22nd DECEMBER

A reading from the first book of Samuel (1:24-28)

When Hannah had weaned Samuel, she took him up with her, as well as a three-year-old bull, an ephah of flour and a skin of wine, and took him into the temple of the Lord at Shiloh; the child was very young. They sacrificed the bull and led the child to Eli. She said, ‘If you please, my lord! As you live, my lord, I am the woman who stood beside you here, praying to the Lord. This is the child for which I was praying, and the Lord has granted me what I asked of him. Now I make him over to the Lord. For the whole of his life he is made over to the Lord.’ Then they worshipped the Lord there.

In the time of the Judges, before the taking of Jerusalem by David, and the establishment of the temple in that city, Hannah brings her son Samuel, who will be the last of the Judges of Israel, to the temple in Shiloh, the site of an annual pilgrimage feast. Hannah had long been unable to conceive, and had been ridiculed by Peninah, the other wife of their husband Elkanah. Her prayer in the temple had been witnessed by the priest Eli. After the child has been weaned, she comes to present him in the temple, for her prayer has been answered. She ‘makes him over to the Lord’. He will stay at Shiloh and serve Eli. In return for her sacrifice, she will be blessed with three more sons and two daughters (1 Samuel 2:21).
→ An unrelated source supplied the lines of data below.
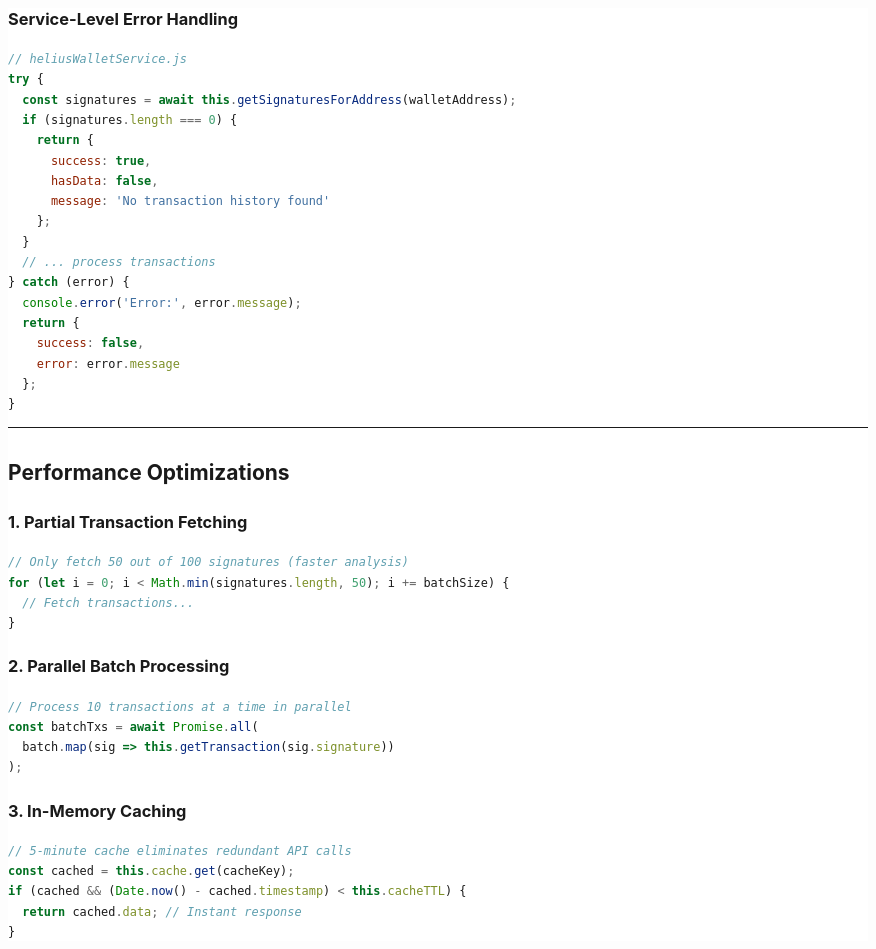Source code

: ### Service-Level Error Handling
```javascript
// heliusWalletService.js
try {
  const signatures = await this.getSignaturesForAddress(walletAddress);
  if (signatures.length === 0) {
    return {
      success: true,
      hasData: false,
      message: 'No transaction history found'
    };
  }
  // ... process transactions
} catch (error) {
  console.error('Error:', error.message);
  return {
    success: false,
    error: error.message
  };
}
```

---

## Performance Optimizations

### 1. Partial Transaction Fetching
```javascript
// Only fetch 50 out of 100 signatures (faster analysis)
for (let i = 0; i < Math.min(signatures.length, 50); i += batchSize) {
  // Fetch transactions...
}
```

### 2. Parallel Batch Processing
```javascript
// Process 10 transactions at a time in parallel
const batchTxs = await Promise.all(
  batch.map(sig => this.getTransaction(sig.signature))
);
```

### 3. In-Memory Caching
```javascript
// 5-minute cache eliminates redundant API calls
const cached = this.cache.get(cacheKey);
if (cached && (Date.now() - cached.timestamp) < this.cacheTTL) {
  return cached.data; // Instant response
}
```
1 Samuel 2 The canticle of Hannah contains the words: ‘the barren woman bears sevenfold, but the mother of many is left desolate’.

O king of the nations,
desire of all people,
corner-stone making the two into one,
come and save man,
whom you made from clay.

Jeremiah 10:7 heralds the Lord as ‘king of the nations’. ‘Desire of all peoples’ is a phrase found in the Latin Vulgate of Haggai 2:8. Isaiah speaks of a ‘precious corner-stone’ (28:16), and Psalm 118:22 of ‘a stone rejected which becomes the corner stone’. Making ‘the two into one’ is the role of the Messiah in Ephesians 2:14. And ‘moulded from clay’ takes us back to the origins of human beings according to Genesis 2:7.

A reading from the holy gospel according to Luke (1:46-56)

And Mary said:

‘My soul proclaims the greatness of the Lord
and my spirit rejoices in God my Saviour;
since he has looked with favour on the lowliness of his servant.
For see, from now on all generations will call me blessed,
for the Almighty has done great things for me,
and holy is his name,
and his mercy is from generation to generation on those who fear him.
He has exerted the power of his arm,
he has scattered the proud in the thoughts of their heart.
He has taken down princes from thrones and raised up the lowly.
He has filled the hungry with good things, and sent the rich away empty.
He has come to the help of Israel his servant,
in remembrance of his mercy,
according to the promise he made to our ancestors,
of his mercy to Abraham and his descendants for ever.’

Mary stayed with Elizabeth some three months and then went back home.

This prayer of praise and thanksgiving placed on the lips of Mary by the evangelist is the prayer of the church every evening at Evening Prayer. The personal thanksgiving in the opening verses for the ‘great things’ the Lord has done ‘for me’ is transformed into an extended eulogy of the ‘mercy’ (eleos) of God shown ‘to those who fear him’ over the generations. God’s intervention in favour of the lowly and the hungry contrasts with his rejection of the proud, the princes and the rich. The final focus is on God’s deeds for Israel ‘his servant’, according to the promise made of ‘mercy’ (eleos) to Abraham and his descendants. The concluding statement that Mary remained with Elizabeth ‘some three months’ hints that she remained until the birth of John.

How central is mercy to the message of the gospel?

The Magnificat is modelled on the prayer of Hannah in 1 Samuel 2.